Die radikale Trennung des Draußen vom hermetisch abgeschirmten Innen provoziert die entschiedene Ablehnung des Schiffes. Da hat einer ein Schiff für sich gebaut. Ganz offensichtlich nicht, um anderen zu gefallen. Es ist ihm anscheinend egal, was andere darüber denken.

Vorne niedrig und achtern hoch wie eine traditionelle Galeone
Vorne niedrig und achtern hoch wie eine traditionelle Galeone © KarleHorn (CC BY 3.0)

Schon im Dock, wo sonst U-Boote oder Fregatten entstehen, war das Schiff gewöhnungsbedürftig. Als das Gefährt zur ersten Probefahrten durch die Kieler Förde geschleppt wurde, erschien das Objekt mit Projektnamen «White Pearl» unwirklich wie eine Fata Morgana. Das wird wohl eine Weile so bleiben, wo immer sie auftaucht. Andererseits hat die Côte d’Azur schon abgefahrene Entwürfe und Krachmacher wie Luca Bassanis 36 m Männerspielzeug, den Treibsatz «Wallypower» gesehen - und überstanden.

§ **AUFGABENLISTE**
**1)** Beantworte anhand des Textauszugs:
(a) Wie ist das Schiff vorne und achtern geformt?
(b) Durch welches Gewässer wurde das Gefährt zur ersten Probefahrt geschleppt?
(c) Welchen Projektnamen trug das Objekt?
**2)** Benenne im Textauszug in dem Abschnitt, der mit den Worten „Die radikale Trennung“ beginnt und mit „(CC BY 3.0)“ endet, „Innen“ in „Innenraum“ um, und gib den so geänderten Abschnitt wieder.
Die anschließenden Zeilen werden zum Lösen der Aufgaben nicht gebraucht.

§ **DATENAUSZUG**
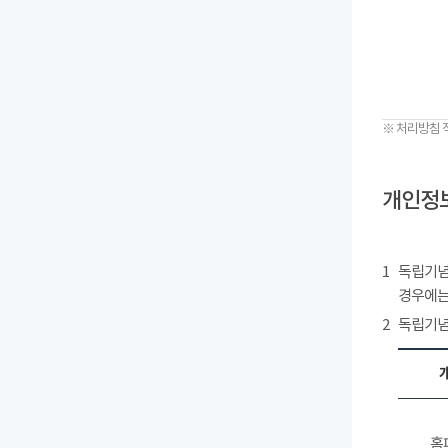
※ 처리방침 
개인정보
1
독립기념
경우에는
2
독립기념
홈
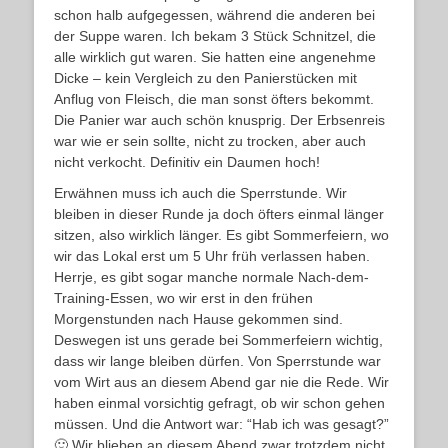
schon halb aufgegessen, während die anderen bei
der Suppe waren. Ich bekam 3 Stück Schnitzel, die
alle wirklich gut waren. Sie hatten eine angenehme
Dicke – kein Vergleich zu den Panierstücken mit
Anflug von Fleisch, die man sonst öfters bekommt.
Die Panier war auch schön knusprig. Der Erbsenreis
war wie er sein sollte, nicht zu trocken, aber auch
nicht verkocht. Definitiv ein Daumen hoch!
Erwähnen muss ich auch die Sperrstunde. Wir
bleiben in dieser Runde ja doch öfters einmal länger
sitzen, also wirklich länger. Es gibt Sommerfeiern, wo
wir das Lokal erst um 5 Uhr früh verlassen haben.
Herrje, es gibt sogar manche normale Nach-dem-
Training-Essen, wo wir erst in den frühen
Morgenstunden nach Hause gekommen sind.
Deswegen ist uns gerade bei Sommerfeiern wichtig,
dass wir lange bleiben dürfen. Von Sperrstunde war
vom Wirt aus an diesem Abend gar nie die Rede. Wir
haben einmal vorsichtig gefragt, ob wir schon gehen
müssen. Und die Antwort war: “Hab ich was gesagt?”
🙂 Wir blieben an diesem Abend zwar trotzdem nicht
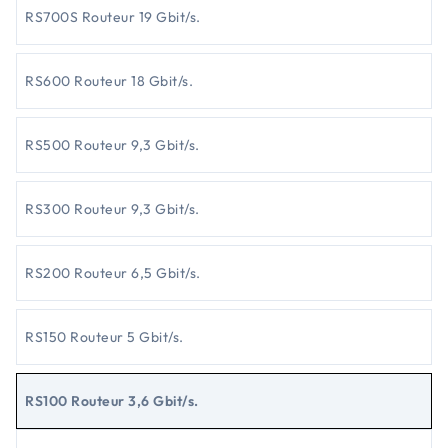
RS700S Routeur 19 Gbit/s.
RS600 Routeur 18 Gbit/s.
RS500 Routeur 9,3 Gbit/s.
RS300 Routeur 9,3 Gbit/s.
RS200 Routeur 6,5 Gbit/s.
RS150 Routeur 5 Gbit/s.
RS100 Routeur 3,6 Gbit/s.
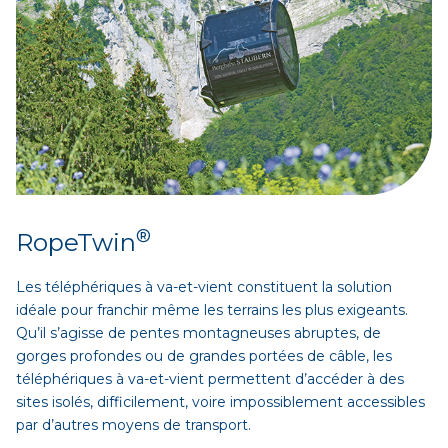
®
RopeTwin
Les téléphériques à va-et-vient constituent la solution
idéale pour franchir même les terrains les plus exigeants.
Qu’il s’agisse de pentes montagneuses abruptes, de
gorges profondes ou de grandes portées de câble, les
téléphériques à va-et-vient permettent d’accéder à des
sites isolés, difficilement, voire impossible­ment accessibles
par d’autres moyens de transport.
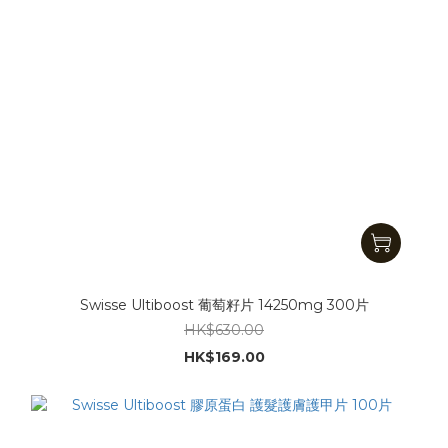
Swisse Ultiboost 葡萄籽片 14250mg 300片
HK$630.00
HK$169.00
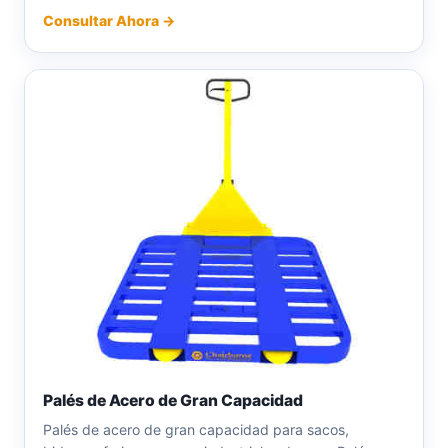
Consultar Ahora →
Palés de Acero de Gran Capacidad
Palés de acero de gran capacidad para sacos,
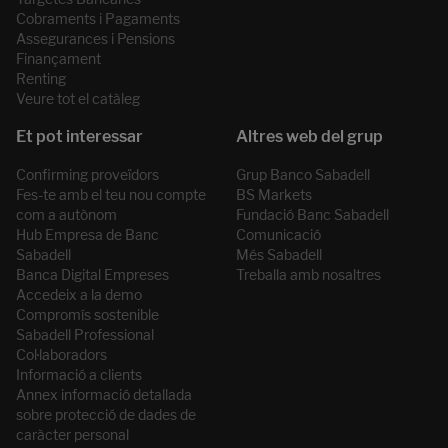
Cobraments i Pagaments
Assegurances i Pensions
Finançament
Renting
Veure tot el catàleg
Confirming proveïdors
Grup Banco Sabadell
Fes-te amb el teu nou compte
BS Markets
com a autònom
Fundació Banc Sabadell
Hub Empresa de Banc
Comunicació
Sabadell
Més Sabadell
Banca Digital Empreses
Treballa amb nosaltres
Accedeix a la demo
Compromís sostenible
Sabadell Professional
Col·laboradors
Informació a clients
Annex informació detallada
sobre protecció de dades de
caràcter personal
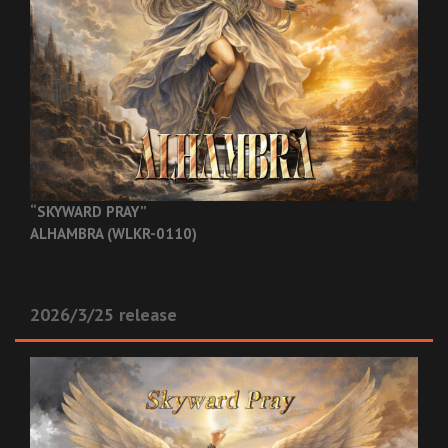
“SKYWARD PRAY”
ALHAMBRA (WLKR-0110)
2026/3/25 release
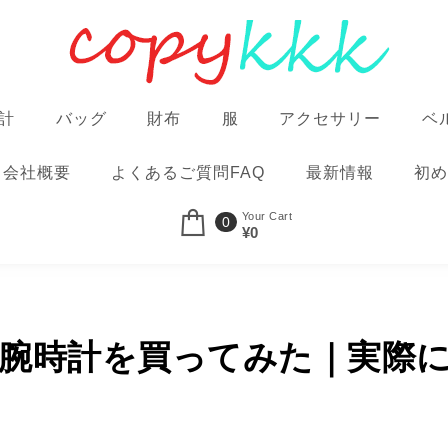
計
バッグ
財布
服
アクセサリー
ベ
会社概要
よくあるご質問FAQ
最新情報
初め
Your Cart
0
¥0
ピー腕時計を買ってみた｜実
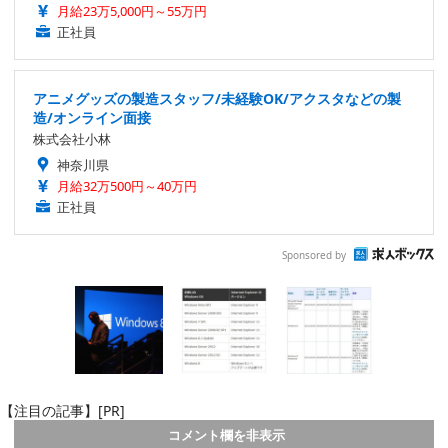
月給23万5,000円～55万円
正社員
アニメグッズの製造スタッフ/未経験OK/アクスタなどの製
造/オンライン面接
株式会社小林
神奈川県
月給32万500円～40万円
正社員
Sponsored by
【注目の記事】[PR]
コメント欄を非表示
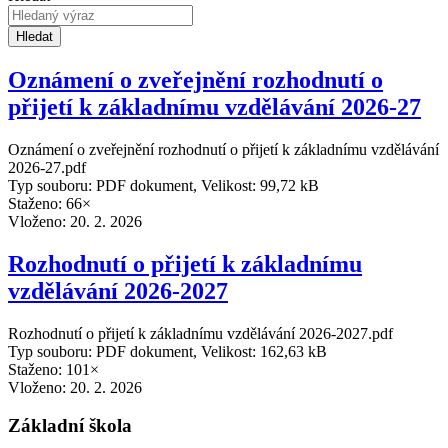
Hledat
Oznámení o zveřejnění rozhodnutí o
přijetí k základnímu vzdělávání 2026-27
Oznámení o zveřejnění rozhodnutí o přijetí k základnímu vzdělávání
2026-27.pdf
Typ souboru: PDF dokument, Velikost: 99,72 kB
Staženo: 66×
Vloženo:
20. 2. 2026
Rozhodnutí o přijetí k základnímu
vzdělávání 2026-2027
Rozhodnutí o přijetí k základnímu vzdělávání 2026-2027.pdf
Typ souboru: PDF dokument, Velikost: 162,63 kB
Staženo: 101×
Vloženo:
20. 2. 2026
Základní škola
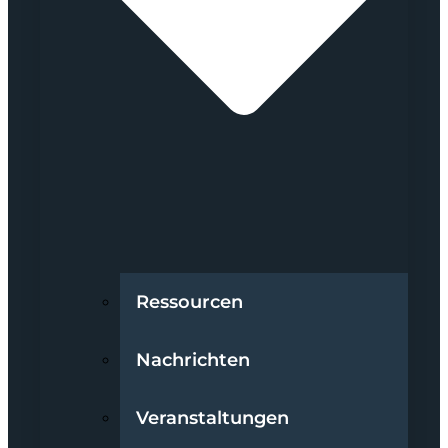
Ressourcen
Nachrichten
Veranstaltungen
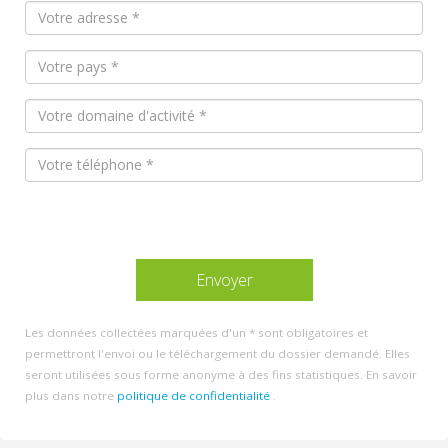
Les données collectées marquées d'un * sont obligatoires et
permettront l'envoi ou le téléchargement du dossier demandé. Elles
seront utilisées sous forme anonyme à des fins statistiques. En savoir
plus dans notre
politique de confidentialité
.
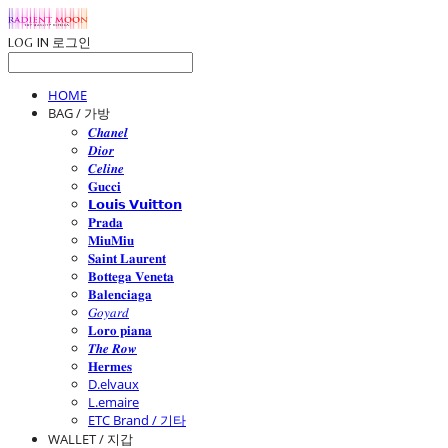
LOG IN
로그인
HOME
BAG / 가방
𝑪𝒉𝒂𝒏𝒆𝒍
𝑫𝒊𝒐𝒓
𝑪𝒆𝒍𝒊𝒏𝒆
𝐆𝐮𝐜𝐜𝐢
𝗟𝗼𝘂𝗶𝘀 𝗩𝘂𝗶𝘁𝘁𝗼𝗻
𝐏𝐫𝐚𝐝𝐚
𝐌𝐢𝐮𝐌𝐢𝐮
𝐒𝐚𝐢𝐧𝐭 𝐋𝐚𝐮𝐫𝐞𝐧𝐭
𝐁𝐨𝐭𝐭𝐞𝐠𝐚 𝐕𝐞𝐧𝐞𝐭𝐚
𝐁𝐚𝐥𝐞𝐧𝐜𝐢𝐚𝐠𝐚
𝐺𝑜𝑦𝑎𝑟𝑑
𝐋𝐨𝐫𝐨 𝐩𝐢𝐚𝐧𝐚
𝑻𝒉𝒆 𝑹𝒐𝒘
𝐇𝐞𝐫𝐦𝐞𝐬
D.elvaux
L.emaire
ETC Brand / 기타
WALLET / 지갑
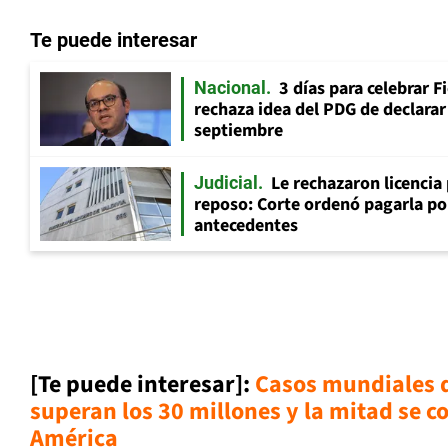
Te puede interesar
3 días para celebrar F
Nacional
rechaza idea del PDG de declarar 
septiembre
Le rechazaron licencia
Judicial
reposo: Corte ordenó pagarla po
antecedentes
[Te puede interesar]:
Casos mundiales 
superan los 30 millones y la mitad se c
Améric
a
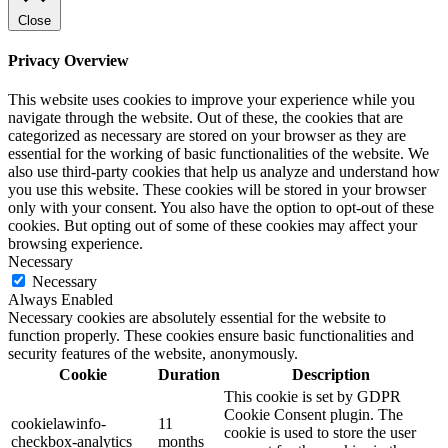
Close
Privacy Overview
This website uses cookies to improve your experience while you
navigate through the website. Out of these, the cookies that are
categorized as necessary are stored on your browser as they are
essential for the working of basic functionalities of the website. We
also use third-party cookies that help us analyze and understand how
you use this website. These cookies will be stored in your browser
only with your consent. You also have the option to opt-out of these
cookies. But opting out of some of these cookies may affect your
browsing experience.
Necessary
Necessary
Always Enabled
Necessary cookies are absolutely essential for the website to
function properly. These cookies ensure basic functionalities and
security features of the website, anonymously.
Cookie
Duration
Description
This cookie is set by GDPR
Cookie Consent plugin. The
cookielawinfo-
11
cookie is used to store the user
checkbox-analytics
months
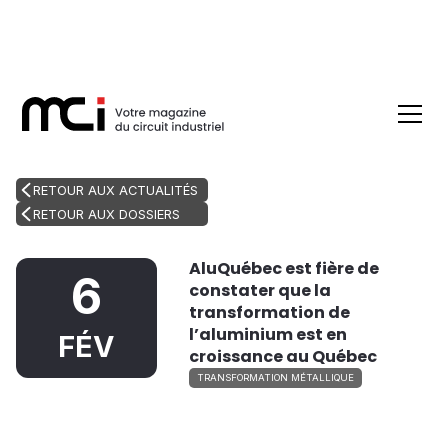
RETOUR AUX ACTUALITÉS
RETOUR AUX DOSSIERS
AluQuébec est fière de
6
constater que la
transformation de
l’aluminium est en
FÉV
croissance au Québec
TRANSFORMATION MÉTALLIQUE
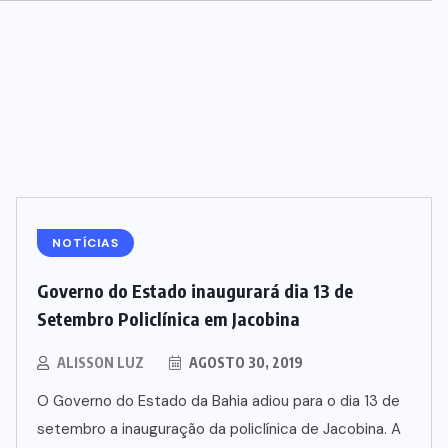
NOTÍCIAS
Governo do Estado inaugurará dia 13 de
Setembro Policlínica em Jacobina
ALISSON LUZ
AGOSTO 30, 2019
O Governo do Estado da Bahia adiou para o dia 13 de
setembro a inauguração da policlínica de Jacobina. A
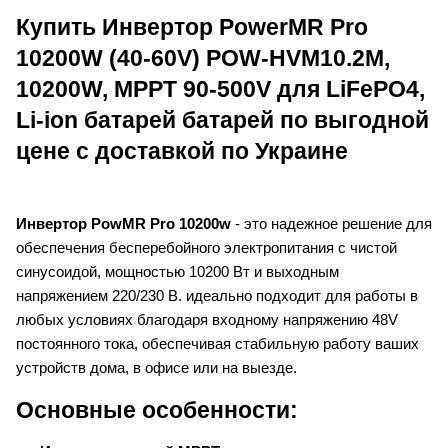
Купить Инвертор PowerMR Pro
10200W (40-60V) POW-HVM10.2M,
10200W, MPPT 90-500V для LiFePO4,
Li-ion батарей батарей по выгодной
цене с доставкой по Украине
Инвертор PowMR Pro 10200w
- это надежное решение для
обеспечения бесперебойного электропитания с чистой
синусоидой, мощностью 10200 Вт и выходным
напряжением 220/230 В. идеально подходит для работы в
любых условиях благодаря входному напряжению 48V
постоянного тока, обеспечивая стабильную работу ваших
устройств дома, в офисе или на выезде.
Основные особенности:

§ **LÖSUNGEN**
**1)**
(a) Vorne niedrig und achtern hoch, wie eine traditionelle Galeone.
(b) Durch die Kieler Förde.
(c) «White Pearl».

**2)**
Die radikale Trennung des Draußen vom hermetisch abgeschirmten Innenraum provoziert die entschiedene Ablehnung des Schiffes. Da hat einer ein Schiff für sich gebaut. Ganz offensichtlich nicht, um anderen zu gefallen. Es ist ihm anscheinend egal, was andere darüber denken.

Vorne niedrig und achtern hoch wie eine traditionelle Galeone
Vorne niedrig und achtern hoch wie eine traditionelle Galeone © KarleHorn (CC BY 3.0)